Dabei zeigt sich: Es gibt nicht DIE eine richtige Technik oder Methode. Je nach Anwendungsfall ist oftmals auch eine Kombination verschiedener Ansätze und Techniken sinnvoll – etwa die Nutzung eines LLMs zur Sachverhaltsermittlung im Dialog, gefolgt von einer wissensbasierten Bewertung anhand festgelegter juristischer Logik, so geschehen etwa bei unseren Prototypen zu Erbrecht und Hatespeech.

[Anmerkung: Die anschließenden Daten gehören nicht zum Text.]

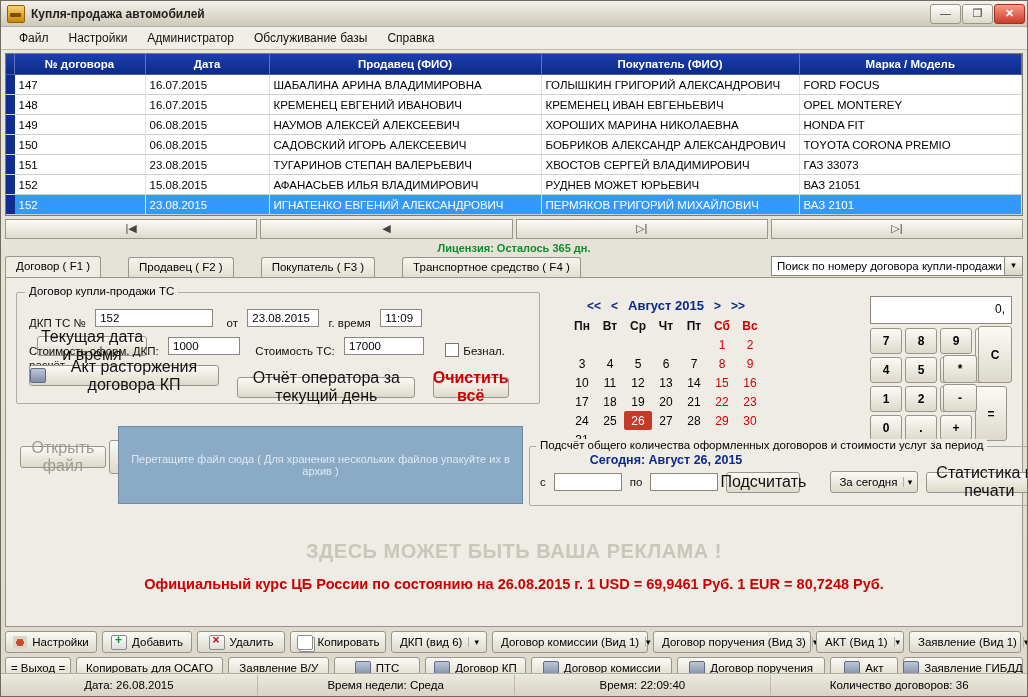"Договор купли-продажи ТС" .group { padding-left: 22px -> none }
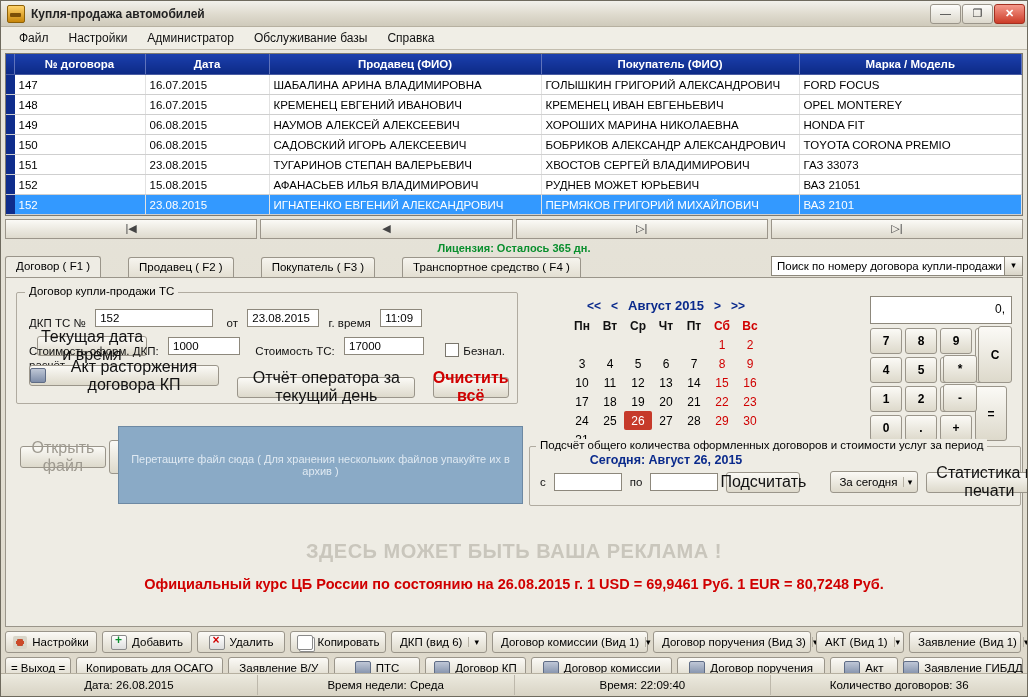"Договор поручения (Вид 3)" div.tb-combo { html: <div> <span>Договор поручения (Вид 3)</span> <span>▾</span> </div> -> none }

Wer es schafft, den „sweet spot“ zwischen den o.g. Ziele sowie den unterschiedlichen Methoden und Techniken zu finden – also ihre jeweiligen Stärken zu kombinieren und die Schwächen zu minimieren – kann in kurzer Zeit beeindruckende, effektive und zugleich rechtlich belastbare Anwendungen entwickeln.
Unsere Learnings zum Einsatz von LLMs im juristischen Bereich
Unsere umfangreichen Tests haben uns gezeigt, dass die „großen“ Large Language Models (70 Milliarden Parameter oder mehr) sehr gut in der Lage sind, deutsche Texte zu schreiben und zu verstehen. Auch das Erfassen von Rechtsnormen und Gesetzestexten gelingt meist, wie auch das Antworten auf Fragen hierzu. So konnte ChatGPT 4o aus knapp 88 % unserer Test-Dokumente den richtigen Inhalt extrahieren und diesen rechtlich einordnen, auch das Open-Source-Modell Llama 3.3 70B kam auf einen ähnlichen Wert. Nicht so leicht taten sich die Sprachmodelle mit Multiple-Choice-Fragen zu Rechtsthemen, von denen selbst das beste getestete LLM nicht mehr als 75 % richtig beantworten konnte. Vor allem Fragen zu konkreten rechtlichen Begrifflichkeiten und nach Handlungsempfehlungen gelangen nicht immer.
Insgesamt lagen bei unseren Tests ChatGPT und Gemini vorne, es gab aber auch Open Source Modelle mit sehr brauchbaren Ergebnissen, allen voran DeepSeek, das sogar das Niveau von ChatGPT erreichen konnte.